--- START ---
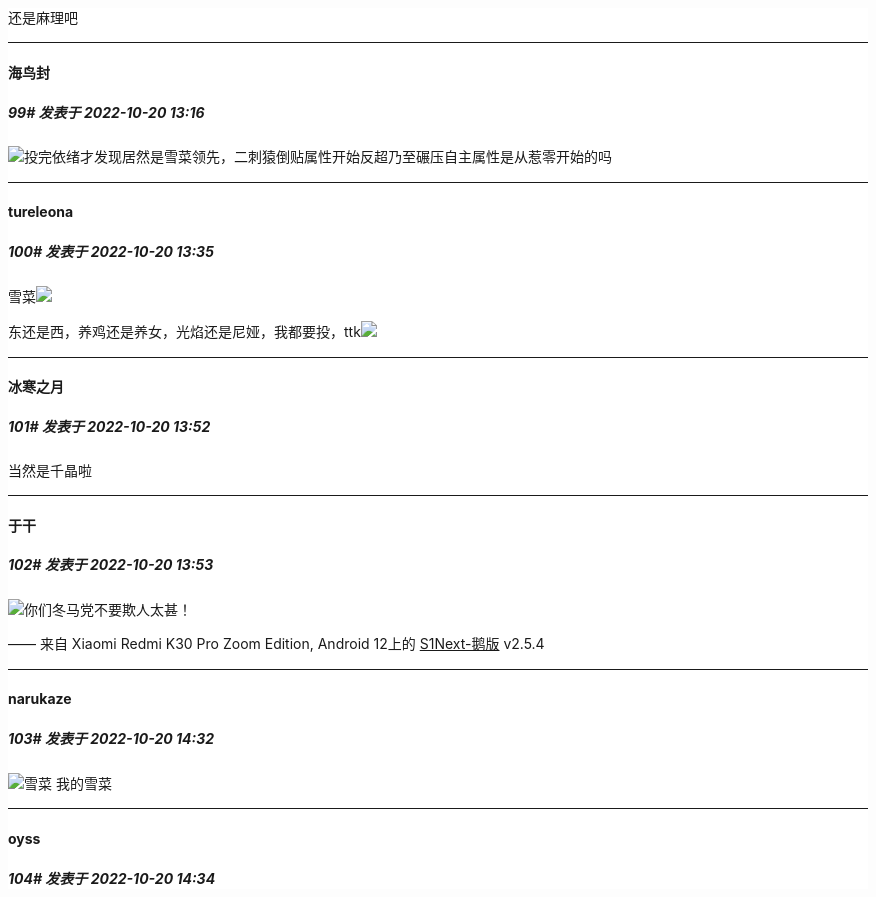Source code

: 还是麻理吧



*****

####  海鸟封  
##### 99#       发表于 2022-10-20 13:16

<img src="https://static.saraba1st.com/image/smiley/face2017/065.png" referrerpolicy="no-referrer">投完依绪才发现居然是雪菜领先，二刺猿倒贴属性开始反超乃至碾压自主属性是从惹零开始的吗



*****

####  tureleona  
##### 100#       发表于 2022-10-20 13:35

雪菜<img src="https://static.saraba1st.com/image/smiley/face2017/067.png" referrerpolicy="no-referrer">

东还是西，养鸡还是养女，光焰还是尼娅，我都要投，ttk<img src="https://static.saraba1st.com/image/smiley/face2017/126.png" referrerpolicy="no-referrer">



*****

####  冰寒之月  
##### 101#       发表于 2022-10-20 13:52

当然是千晶啦

*****

####  于干  
##### 102#       发表于 2022-10-20 13:53

<img src="https://static.saraba1st.com/image/smiley/face2017/133.png" referrerpolicy="no-referrer">你们冬马党不要欺人太甚！

—— 来自 Xiaomi Redmi K30 Pro Zoom Edition, Android 12上的 [S1Next-鹅版](https://github.com/ykrank/S1-Next/releases) v2.5.4



*****

####  narukaze  
##### 103#       发表于 2022-10-20 14:32

<img src="https://static.saraba1st.com/image/smiley/face2017/001.png" referrerpolicy="no-referrer">雪菜 我的雪菜

*****

####  oyss  
##### 104#       发表于 2022-10-20 14:34

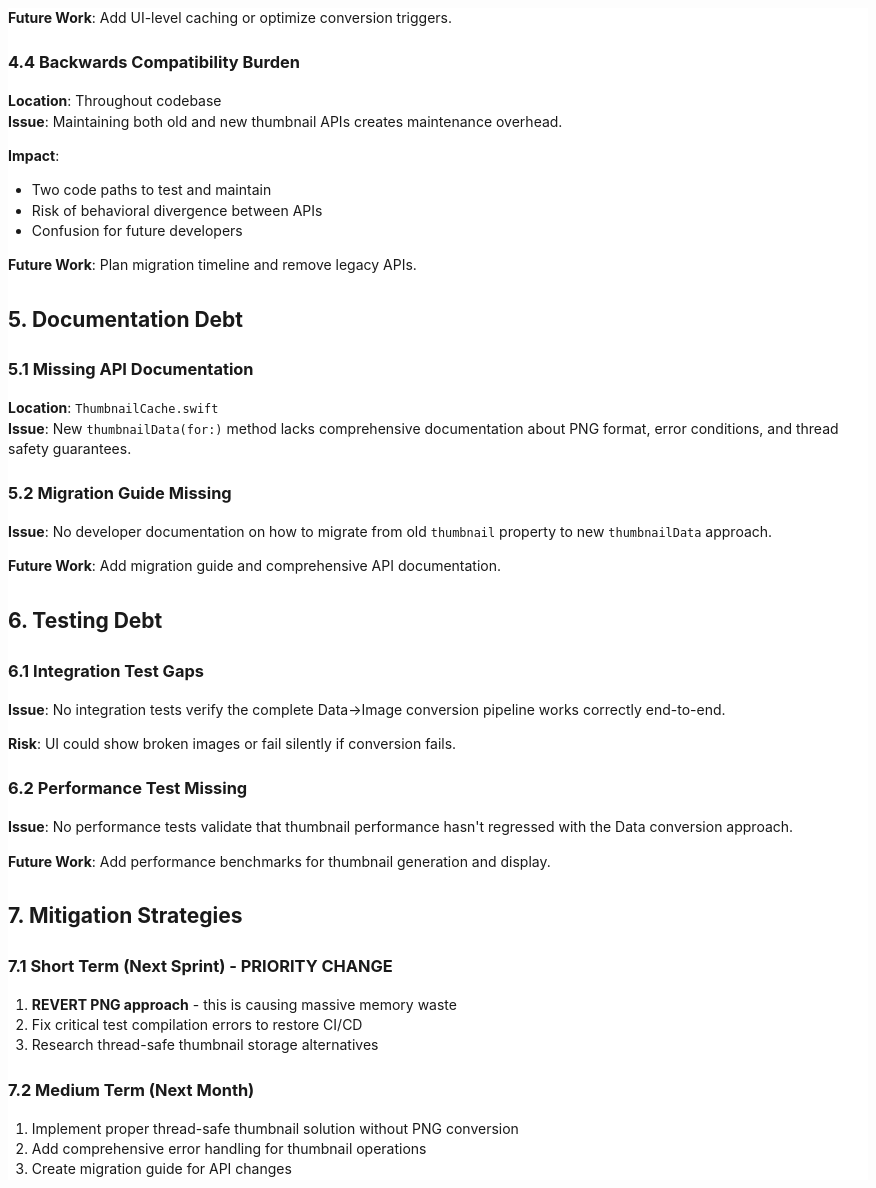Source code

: **Future Work**: Add UI-level caching or optimize conversion triggers.

### 4.4 Backwards Compatibility Burden
**Location**: Throughout codebase  
**Issue**: Maintaining both old and new thumbnail APIs creates maintenance overhead.

**Impact**:
- Two code paths to test and maintain
- Risk of behavioral divergence between APIs
- Confusion for future developers

**Future Work**: Plan migration timeline and remove legacy APIs.

## 5. Documentation Debt

### 5.1 Missing API Documentation
**Location**: `ThumbnailCache.swift`  
**Issue**: New `thumbnailData(for:)` method lacks comprehensive documentation about PNG format, error conditions, and thread safety guarantees.

### 5.2 Migration Guide Missing
**Issue**: No developer documentation on how to migrate from old `thumbnail` property to new `thumbnailData` approach.

**Future Work**: Add migration guide and comprehensive API documentation.

## 6. Testing Debt

### 6.1 Integration Test Gaps
**Issue**: No integration tests verify the complete Data→Image conversion pipeline works correctly end-to-end.

**Risk**: UI could show broken images or fail silently if conversion fails.

### 6.2 Performance Test Missing
**Issue**: No performance tests validate that thumbnail performance hasn't regressed with the Data conversion approach.

**Future Work**: Add performance benchmarks for thumbnail generation and display.

## 7. Mitigation Strategies

### 7.1 Short Term (Next Sprint) - PRIORITY CHANGE
1. **REVERT PNG approach** - this is causing massive memory waste
2. Fix critical test compilation errors to restore CI/CD
3. Research thread-safe thumbnail storage alternatives

### 7.2 Medium Term (Next Month)
1. Implement proper thread-safe thumbnail solution without PNG conversion
2. Add comprehensive error handling for thumbnail operations
3. Create migration guide for API changes

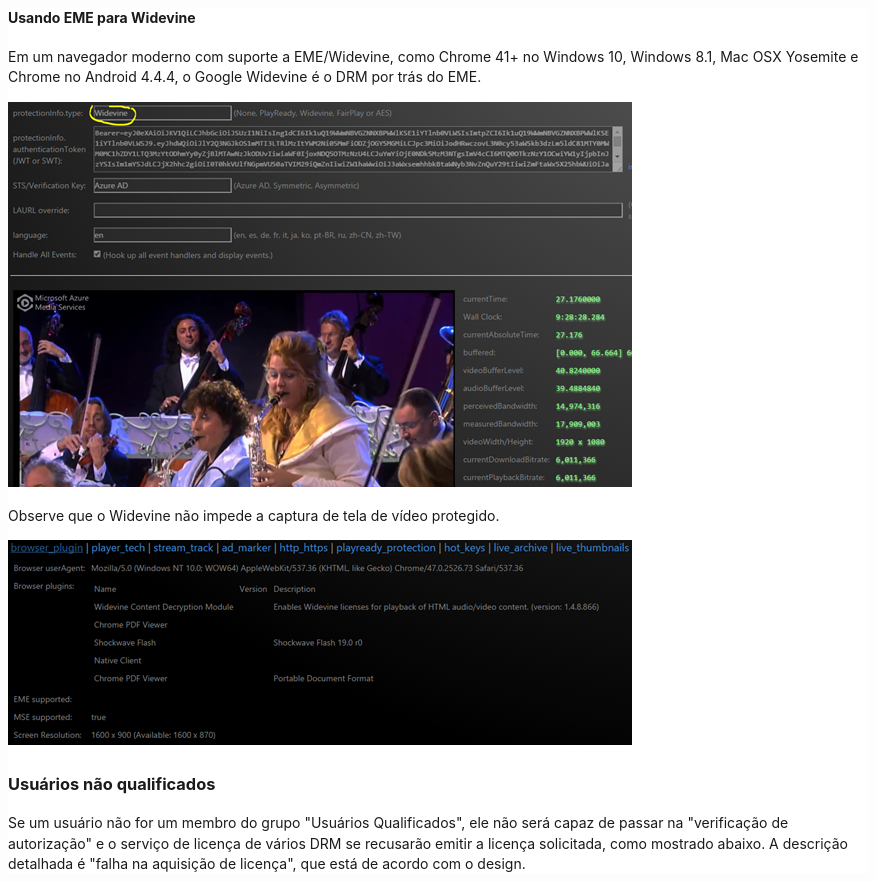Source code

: 
#### Usando EME para Widevine

Em um navegador moderno com suporte a EME/Widevine, como Chrome 41+ no Windows 10, Windows 8.1, Mac OSX Yosemite e Chrome no Android 4.4.4, o Google Widevine é o DRM por trás do EME.

![Usando EME para Widevine](./media/media-services-cenc-with-multidrm-access-control/media-services-eme-for-widevine1.png)

Observe que o Widevine não impede a captura de tela de vídeo protegido.

![Usando EME para Widevine](./media/media-services-cenc-with-multidrm-access-control/media-services-eme-for-widevine2.png)

### Usuários não qualificados

Se um usuário não for um membro do grupo "Usuários Qualificados", ele não será capaz de passar na "verificação de autorização" e o serviço de licença de vários DRM se recusarão emitir a licença solicitada, como mostrado abaixo. A descrição detalhada é "falha na aquisição de licença", que está de acordo com o design.
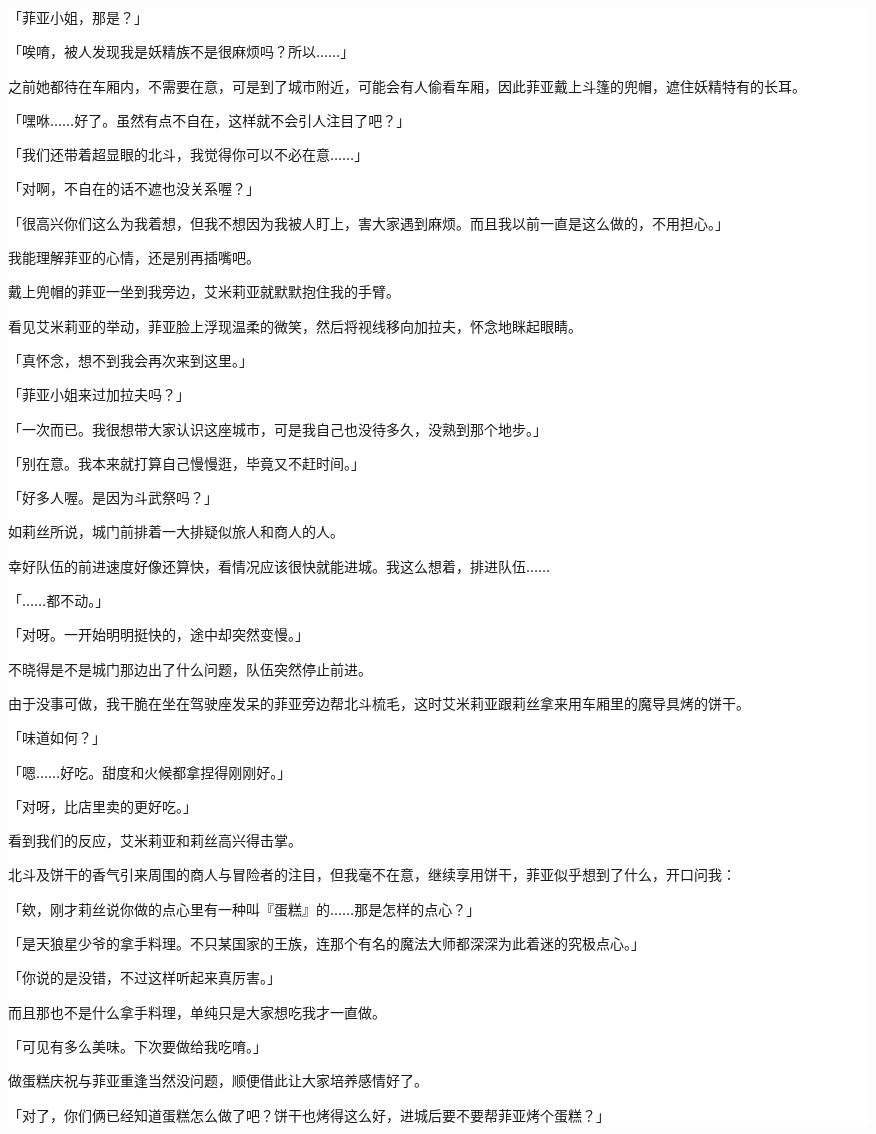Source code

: 「菲亚小姐，那是？」

「唉唷，被人发现我是妖精族不是很麻烦吗？所以……」

之前她都待在车厢内，不需要在意，可是到了城市附近，可能会有人偷看车厢，因此菲亚戴上斗篷的兜帽，遮住妖精特有的长耳。

「嘿咻……好了。虽然有点不自在，这样就不会引人注目了吧？」

「我们还带着超显眼的北斗，我觉得你可以不必在意……」

「对啊，不自在的话不遮也没关系喔？」

「很高兴你们这么为我着想，但我不想因为我被人盯上，害大家遇到麻烦。而且我以前一直是这么做的，不用担心。」

我能理解菲亚的心情，还是别再插嘴吧。

戴上兜帽的菲亚一坐到我旁边，艾米莉亚就默默抱住我的手臂。

看见艾米莉亚的举动，菲亚脸上浮现温柔的微笑，然后将视线移向加拉夫，怀念地眯起眼睛。

「真怀念，想不到我会再次来到这里。」

「菲亚小姐来过加拉夫吗？」

「一次而已。我很想带大家认识这座城市，可是我自己也没待多久，没熟到那个地步。」

「别在意。我本来就打算自己慢慢逛，毕竟又不赶时间。」

「好多人喔。是因为斗武祭吗？」

如莉丝所说，城门前排着一大排疑似旅人和商人的人。

幸好队伍的前进速度好像还算快，看情况应该很快就能进城。我这么想着，排进队伍……

「……都不动。」

「对呀。一开始明明挺快的，途中却突然变慢。」

不晓得是不是城门那边出了什么问题，队伍突然停止前进。

由于没事可做，我干脆在坐在驾驶座发呆的菲亚旁边帮北斗梳毛，这时艾米莉亚跟莉丝拿来用车厢里的魔导具烤的饼干。

「味道如何？」

「嗯……好吃。甜度和火候都拿捏得刚刚好。」

「对呀，比店里卖的更好吃。」

看到我们的反应，艾米莉亚和莉丝高兴得击掌。

北斗及饼干的香气引来周围的商人与冒险者的注目，但我毫不在意，继续享用饼干，菲亚似乎想到了什么，开口问我：

「欸，刚才莉丝说你做的点心里有一种叫『蛋糕』的……那是怎样的点心？」

「是天狼星少爷的拿手料理。不只某国家的王族，连那个有名的魔法大师都深深为此着迷的究极点心。」

「你说的是没错，不过这样听起来真厉害。」

而且那也不是什么拿手料理，单纯只是大家想吃我才一直做。

「可见有多么美味。下次要做给我吃唷。」

做蛋糕庆祝与菲亚重逢当然没问题，顺便借此让大家培养感情好了。

「对了，你们俩已经知道蛋糕怎么做了吧？饼干也烤得这么好，进城后要不要帮菲亚烤个蛋糕？」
--- END ---
**Exercise prompt:** Put all the lines above into a numbered list, skipping the blank ones and leaving the pictures out.

**The completed task:**
1. Source code
2. : 还是麻理吧
3. *****
4. ####  海鸟封  
5. ##### 99#       发表于 2022-10-20 13:16
6. <img src="https://static.saraba1st.com/image/smiley/face2017/065.png" referrerpolicy="no-referrer">投完依绪才发现居然是雪菜领先，二刺猿倒贴属性开始反超乃至碾压自主属性是从惹零开始的吗
7. *****
8. ####  tureleona  
9. ##### 100#       发表于 2022-10-20 13:35
10. 雪菜<img src="https://static.saraba1st.com/image/smiley/face2017/067.png" referrerpolicy="no-referrer">
11. 东还是西，养鸡还是养女，光焰还是尼娅，我都要投，ttk<img src="https://static.saraba1st.com/image/smiley/face2017/126.png" referrerpolicy="no-referrer">
12. *****
13. ####  冰寒之月  
14. ##### 101#       发表于 2022-10-20 13:52
15. 当然是千晶啦
16. *****
17. ####  于干  
18. ##### 102#       发表于 2022-10-20 13:53
19. <img src="https://static.saraba1st.com/image/smiley/face2017/133.png" referrerpolicy="no-referrer">你们冬马党不要欺人太甚！
20. —— 来自 Xiaomi Redmi K30 Pro Zoom Edition, Android 12上的 [S1Next-鹅版](https://github.com/ykrank/S1-Next/releases) v2.5.4
21. *****
22. ####  narukaze  
23. ##### 103#       发表于 2022-10-20 14:32
24. <img src="https://static.saraba1st.com/image/smiley/face2017/001.png" referrerpolicy="no-referrer">雪菜 我的雪菜
25. *****
26. ####  oyss  
27. ##### 104#       发表于 2022-10-20 14:34
28. Source code
29. : **Future Work**: Add UI-level caching or optimize conversion triggers.
30. ### 4.4 Backwards Compatibility Burden
31. **Location**: Throughout codebase  
32. **Issue**: Maintaining both old and new thumbnail APIs creates maintenance overhead.
33. **Impact**:
34. - Two code paths to test and maintain
35. - Risk of behavioral divergence between APIs
36. - Confusion for future developers
37. **Future Work**: Plan migration timeline and remove legacy APIs.
38. ## 5. Documentation Debt
39. ### 5.1 Missing API Documentation
40. **Location**: `ThumbnailCache.swift`  
41. **Issue**: New `thumbnailData(for:)` method lacks comprehensive documentation about PNG format, error conditions, and thread safety guarantees.
42. ### 5.2 Migration Guide Missing
43. **Issue**: No developer documentation on how to migrate from old `thumbnail` property to new `thumbnailData` approach.
44. **Future Work**: Add migration guide and comprehensive API documentation.
45. ## 6. Testing Debt
46. ### 6.1 Integration Test Gaps
47. **Issue**: No integration tests verify the complete Data→Image conversion pipeline works correctly end-to-end.
48. **Risk**: UI could show broken images or fail silently if conversion fails.
49. ### 6.2 Performance Test Missing
50. **Issue**: No performance tests validate that thumbnail performance hasn't regressed with the Data conversion approach.
51. **Future Work**: Add performance benchmarks for thumbnail generation and display.
52. ## 7. Mitigation Strategies
53. ### 7.1 Short Term (Next Sprint) - PRIORITY CHANGE
54. 1. **REVERT PNG approach** - this is causing massive memory waste
55. 2. Fix critical test compilation errors to restore CI/CD
56. 3. Research thread-safe thumbnail storage alternatives
57. ### 7.2 Medium Term (Next Month)
58. 1. Implement proper thread-safe thumbnail solution without PNG conversion
59. 2. Add comprehensive error handling for thumbnail operations
60. 3. Create migration guide for API changes
61. Source code
62. : 
63. #### Usando EME para Widevine
64. Em um navegador moderno com suporte a EME/Widevine, como Chrome 41+ no Windows 10, Windows 8.1, Mac OSX Yosemite e Chrome no Android 4.4.4, o Google Widevine é o DRM por trás do EME.
65. ![Usando EME para Widevine](./media/media-services-cenc-with-multidrm-access-control/media-services-eme-for-widevine1.png)
66. Observe que o Widevine não impede a captura de tela de vídeo protegido.
67. ![Usando EME para Widevine](./media/media-services-cenc-with-multidrm-access-control/media-services-eme-for-widevine2.png)
68. ### Usuários não qualificados
69. Se um usuário não for um membro do grupo "Usuários Qualificados", ele não será capaz de passar na "verificação de autorização" e o serviço de licença de vários DRM se recusarão emitir a licença solicitada, como mostrado abaixo. A descrição detalhada é "falha na aquisição de licença", que está de acordo com o design.
70. Source code
71. : 「菲亚小姐，那是？」
72. 「唉唷，被人发现我是妖精族不是很麻烦吗？所以……」
73. 之前她都待在车厢内，不需要在意，可是到了城市附近，可能会有人偷看车厢，因此菲亚戴上斗篷的兜帽，遮住妖精特有的长耳。
74. 「嘿咻……好了。虽然有点不自在，这样就不会引人注目了吧？」
75. 「我们还带着超显眼的北斗，我觉得你可以不必在意……」
76. 「对啊，不自在的话不遮也没关系喔？」
77. 「很高兴你们这么为我着想，但我不想因为我被人盯上，害大家遇到麻烦。而且我以前一直是这么做的，不用担心。」
78. 我能理解菲亚的心情，还是别再插嘴吧。
79. 戴上兜帽的菲亚一坐到我旁边，艾米莉亚就默默抱住我的手臂。
80. 看见艾米莉亚的举动，菲亚脸上浮现温柔的微笑，然后将视线移向加拉夫，怀念地眯起眼睛。
81. 「真怀念，想不到我会再次来到这里。」
82. 「菲亚小姐来过加拉夫吗？」
83. 「一次而已。我很想带大家认识这座城市，可是我自己也没待多久，没熟到那个地步。」
84. 「别在意。我本来就打算自己慢慢逛，毕竟又不赶时间。」
85. 「好多人喔。是因为斗武祭吗？」
86. 如莉丝所说，城门前排着一大排疑似旅人和商人的人。
87. 幸好队伍的前进速度好像还算快，看情况应该很快就能进城。我这么想着，排进队伍……
88. 「……都不动。」
89. 「对呀。一开始明明挺快的，途中却突然变慢。」
90. 不晓得是不是城门那边出了什么问题，队伍突然停止前进。
91. 由于没事可做，我干脆在坐在驾驶座发呆的菲亚旁边帮北斗梳毛，这时艾米莉亚跟莉丝拿来用车厢里的魔导具烤的饼干。
92. 「味道如何？」
93. 「嗯……好吃。甜度和火候都拿捏得刚刚好。」
94. 「对呀，比店里卖的更好吃。」
95. 看到我们的反应，艾米莉亚和莉丝高兴得击掌。
96. 北斗及饼干的香气引来周围的商人与冒险者的注目，但我毫不在意，继续享用饼干，菲亚似乎想到了什么，开口问我：
97. 「欸，刚才莉丝说你做的点心里有一种叫『蛋糕』的……那是怎样的点心？」
98. 「是天狼星少爷的拿手料理。不只某国家的王族，连那个有名的魔法大师都深深为此着迷的究极点心。」
99. 「你说的是没错，不过这样听起来真厉害。」
100. 而且那也不是什么拿手料理，单纯只是大家想吃我才一直做。
101. 「可见有多么美味。下次要做给我吃唷。」
102. 做蛋糕庆祝与菲亚重逢当然没问题，顺便借此让大家培养感情好了。
103. 「对了，你们俩已经知道蛋糕怎么做了吧？饼干也烤得这么好，进城后要不要帮菲亚烤个蛋糕？」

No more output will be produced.